▶ **TASK OBJECTIVE**
Scan the material below and report how many lines include the string "ceiling"; nothing else belongs in the reply.

*** Opening DATA EXTRACTS ***

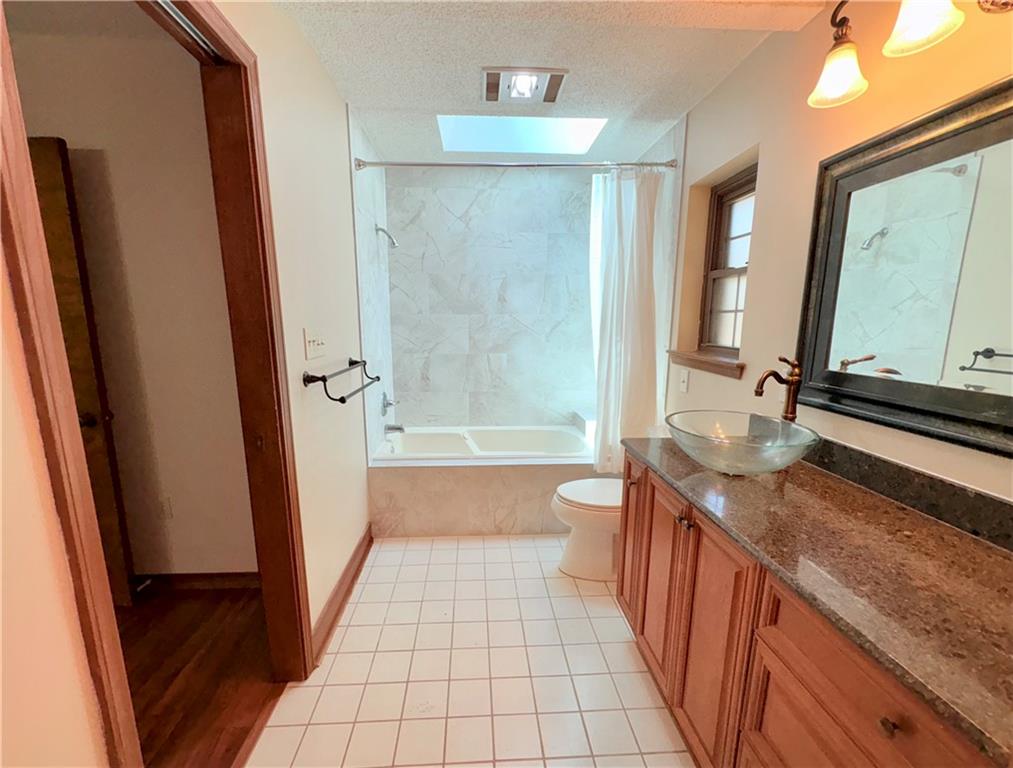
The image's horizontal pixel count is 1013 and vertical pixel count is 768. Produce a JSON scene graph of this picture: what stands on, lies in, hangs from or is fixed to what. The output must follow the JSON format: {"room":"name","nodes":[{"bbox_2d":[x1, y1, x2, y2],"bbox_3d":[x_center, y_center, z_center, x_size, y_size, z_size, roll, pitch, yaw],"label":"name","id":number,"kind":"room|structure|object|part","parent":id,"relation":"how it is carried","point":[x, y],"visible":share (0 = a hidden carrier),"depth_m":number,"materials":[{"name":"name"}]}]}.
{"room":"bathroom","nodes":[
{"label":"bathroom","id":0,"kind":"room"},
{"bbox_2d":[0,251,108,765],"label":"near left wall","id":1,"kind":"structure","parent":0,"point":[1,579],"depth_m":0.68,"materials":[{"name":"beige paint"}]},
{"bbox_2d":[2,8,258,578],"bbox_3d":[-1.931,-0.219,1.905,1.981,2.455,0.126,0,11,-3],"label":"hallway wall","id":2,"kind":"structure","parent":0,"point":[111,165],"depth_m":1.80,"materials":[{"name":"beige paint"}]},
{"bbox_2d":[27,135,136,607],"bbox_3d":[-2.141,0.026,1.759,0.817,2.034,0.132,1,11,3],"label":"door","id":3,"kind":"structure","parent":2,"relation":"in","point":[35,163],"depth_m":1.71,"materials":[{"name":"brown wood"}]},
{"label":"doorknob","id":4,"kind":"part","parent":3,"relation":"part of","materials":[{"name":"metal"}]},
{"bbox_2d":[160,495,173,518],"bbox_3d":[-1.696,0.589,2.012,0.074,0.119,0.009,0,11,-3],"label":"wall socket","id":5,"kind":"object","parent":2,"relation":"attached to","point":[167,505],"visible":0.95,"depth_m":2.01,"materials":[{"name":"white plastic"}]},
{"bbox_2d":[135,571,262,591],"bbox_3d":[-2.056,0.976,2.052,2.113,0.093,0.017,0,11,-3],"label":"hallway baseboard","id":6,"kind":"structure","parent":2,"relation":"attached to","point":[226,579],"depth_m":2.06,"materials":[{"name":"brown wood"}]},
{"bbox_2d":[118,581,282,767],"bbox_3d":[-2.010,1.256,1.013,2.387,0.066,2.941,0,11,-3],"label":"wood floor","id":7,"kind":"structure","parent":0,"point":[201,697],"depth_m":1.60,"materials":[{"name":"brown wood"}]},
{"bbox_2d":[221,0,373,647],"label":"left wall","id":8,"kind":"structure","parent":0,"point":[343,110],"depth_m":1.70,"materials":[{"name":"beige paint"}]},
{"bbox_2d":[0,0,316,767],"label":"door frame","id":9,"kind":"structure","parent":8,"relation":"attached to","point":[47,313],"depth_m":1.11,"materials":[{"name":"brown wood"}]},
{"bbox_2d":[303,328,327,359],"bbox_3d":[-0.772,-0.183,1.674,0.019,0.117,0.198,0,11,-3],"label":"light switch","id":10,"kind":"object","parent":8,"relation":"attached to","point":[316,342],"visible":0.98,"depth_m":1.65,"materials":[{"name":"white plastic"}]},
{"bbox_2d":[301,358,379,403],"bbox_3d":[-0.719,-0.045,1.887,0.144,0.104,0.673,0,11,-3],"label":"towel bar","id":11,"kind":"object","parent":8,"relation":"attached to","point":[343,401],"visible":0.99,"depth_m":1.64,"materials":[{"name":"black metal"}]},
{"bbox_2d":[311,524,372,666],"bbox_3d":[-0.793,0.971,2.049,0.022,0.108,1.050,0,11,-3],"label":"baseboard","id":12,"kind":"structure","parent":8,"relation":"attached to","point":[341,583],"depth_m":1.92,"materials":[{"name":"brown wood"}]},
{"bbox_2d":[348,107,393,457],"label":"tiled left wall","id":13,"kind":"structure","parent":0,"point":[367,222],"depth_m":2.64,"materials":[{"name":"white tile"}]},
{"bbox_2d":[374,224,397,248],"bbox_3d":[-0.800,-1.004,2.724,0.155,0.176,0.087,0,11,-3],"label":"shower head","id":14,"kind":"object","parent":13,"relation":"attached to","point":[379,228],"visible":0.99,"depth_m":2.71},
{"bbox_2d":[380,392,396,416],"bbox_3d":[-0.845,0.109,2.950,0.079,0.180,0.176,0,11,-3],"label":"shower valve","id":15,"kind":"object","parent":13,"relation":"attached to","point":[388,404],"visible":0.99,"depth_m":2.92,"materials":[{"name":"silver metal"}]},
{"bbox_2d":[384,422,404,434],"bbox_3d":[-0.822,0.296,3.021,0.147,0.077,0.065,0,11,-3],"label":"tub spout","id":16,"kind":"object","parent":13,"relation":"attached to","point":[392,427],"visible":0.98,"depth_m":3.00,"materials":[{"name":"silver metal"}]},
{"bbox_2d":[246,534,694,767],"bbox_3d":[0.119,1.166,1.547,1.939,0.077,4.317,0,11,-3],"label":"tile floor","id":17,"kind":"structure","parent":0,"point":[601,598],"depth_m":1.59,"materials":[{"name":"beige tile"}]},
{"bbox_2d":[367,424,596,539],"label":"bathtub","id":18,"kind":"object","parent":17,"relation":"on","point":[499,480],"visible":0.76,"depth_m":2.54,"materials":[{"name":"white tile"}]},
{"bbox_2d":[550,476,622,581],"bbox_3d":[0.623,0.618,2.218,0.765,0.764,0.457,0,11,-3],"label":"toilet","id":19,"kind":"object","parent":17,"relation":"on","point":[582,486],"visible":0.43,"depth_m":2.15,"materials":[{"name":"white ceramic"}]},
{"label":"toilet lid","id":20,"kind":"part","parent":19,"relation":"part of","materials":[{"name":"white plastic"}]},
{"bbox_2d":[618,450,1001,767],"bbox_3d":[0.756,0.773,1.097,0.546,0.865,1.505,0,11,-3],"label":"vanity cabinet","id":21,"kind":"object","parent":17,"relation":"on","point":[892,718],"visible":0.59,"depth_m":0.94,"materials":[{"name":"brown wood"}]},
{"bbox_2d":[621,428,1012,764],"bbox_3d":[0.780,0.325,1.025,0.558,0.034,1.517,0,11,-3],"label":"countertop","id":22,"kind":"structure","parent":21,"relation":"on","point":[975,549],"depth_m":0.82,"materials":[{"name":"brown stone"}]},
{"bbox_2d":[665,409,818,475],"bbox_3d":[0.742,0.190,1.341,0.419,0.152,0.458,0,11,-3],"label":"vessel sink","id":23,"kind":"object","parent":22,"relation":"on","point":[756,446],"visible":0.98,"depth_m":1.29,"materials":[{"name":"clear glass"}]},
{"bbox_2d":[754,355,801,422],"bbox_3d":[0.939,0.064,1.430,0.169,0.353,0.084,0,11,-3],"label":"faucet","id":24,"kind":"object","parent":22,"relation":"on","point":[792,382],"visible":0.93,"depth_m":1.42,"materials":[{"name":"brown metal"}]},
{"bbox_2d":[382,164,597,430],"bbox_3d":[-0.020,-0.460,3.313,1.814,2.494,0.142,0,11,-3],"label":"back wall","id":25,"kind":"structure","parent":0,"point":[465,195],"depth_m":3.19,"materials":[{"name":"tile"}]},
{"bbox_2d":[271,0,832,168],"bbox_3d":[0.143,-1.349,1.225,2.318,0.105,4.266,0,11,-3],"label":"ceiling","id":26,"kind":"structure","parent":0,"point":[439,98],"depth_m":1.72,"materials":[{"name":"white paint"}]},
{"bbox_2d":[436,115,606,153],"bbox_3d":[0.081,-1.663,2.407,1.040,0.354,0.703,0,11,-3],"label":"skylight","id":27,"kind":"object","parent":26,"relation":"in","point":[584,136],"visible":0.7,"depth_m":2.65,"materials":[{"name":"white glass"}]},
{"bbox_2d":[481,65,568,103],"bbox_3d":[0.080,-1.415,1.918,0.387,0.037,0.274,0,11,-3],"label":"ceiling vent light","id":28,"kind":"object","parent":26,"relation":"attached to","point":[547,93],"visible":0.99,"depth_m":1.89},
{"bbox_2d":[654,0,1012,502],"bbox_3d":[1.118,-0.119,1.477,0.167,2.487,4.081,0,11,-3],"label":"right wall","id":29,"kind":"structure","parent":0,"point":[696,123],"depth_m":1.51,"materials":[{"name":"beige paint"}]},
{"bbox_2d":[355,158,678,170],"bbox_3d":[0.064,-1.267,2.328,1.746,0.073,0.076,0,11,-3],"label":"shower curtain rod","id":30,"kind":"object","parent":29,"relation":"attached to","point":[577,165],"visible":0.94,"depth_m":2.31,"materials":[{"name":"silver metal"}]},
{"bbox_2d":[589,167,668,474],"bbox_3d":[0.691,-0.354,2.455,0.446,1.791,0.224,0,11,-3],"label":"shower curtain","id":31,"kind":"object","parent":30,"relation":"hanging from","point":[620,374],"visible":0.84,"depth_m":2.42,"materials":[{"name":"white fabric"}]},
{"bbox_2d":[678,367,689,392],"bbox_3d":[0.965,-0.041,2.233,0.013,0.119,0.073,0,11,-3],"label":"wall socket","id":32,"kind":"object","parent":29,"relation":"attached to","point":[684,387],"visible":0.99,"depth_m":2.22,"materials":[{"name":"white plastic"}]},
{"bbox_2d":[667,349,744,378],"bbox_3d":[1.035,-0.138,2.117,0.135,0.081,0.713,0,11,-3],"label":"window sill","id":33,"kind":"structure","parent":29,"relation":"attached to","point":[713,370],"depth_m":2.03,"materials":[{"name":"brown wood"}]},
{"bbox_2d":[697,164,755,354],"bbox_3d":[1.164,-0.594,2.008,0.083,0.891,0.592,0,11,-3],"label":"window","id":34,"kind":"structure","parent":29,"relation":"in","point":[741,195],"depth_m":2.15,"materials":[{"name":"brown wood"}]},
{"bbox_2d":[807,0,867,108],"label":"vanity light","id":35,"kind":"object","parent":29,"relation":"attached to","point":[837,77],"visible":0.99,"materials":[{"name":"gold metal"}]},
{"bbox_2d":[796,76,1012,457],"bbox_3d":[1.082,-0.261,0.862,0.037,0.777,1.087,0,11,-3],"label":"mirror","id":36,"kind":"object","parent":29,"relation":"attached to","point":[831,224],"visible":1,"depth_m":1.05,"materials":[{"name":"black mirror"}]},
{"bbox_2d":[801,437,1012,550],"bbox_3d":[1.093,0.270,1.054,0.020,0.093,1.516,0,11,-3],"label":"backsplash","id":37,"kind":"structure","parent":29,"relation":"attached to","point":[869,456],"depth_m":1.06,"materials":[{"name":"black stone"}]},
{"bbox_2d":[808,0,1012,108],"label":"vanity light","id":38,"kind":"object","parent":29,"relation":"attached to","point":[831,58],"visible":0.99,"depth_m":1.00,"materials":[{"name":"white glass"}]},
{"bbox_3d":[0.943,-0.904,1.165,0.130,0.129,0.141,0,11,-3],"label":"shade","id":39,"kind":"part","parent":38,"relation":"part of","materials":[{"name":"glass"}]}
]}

*** Closing DATA EXTRACTS ***

▶ **TASK OUTPUT**
2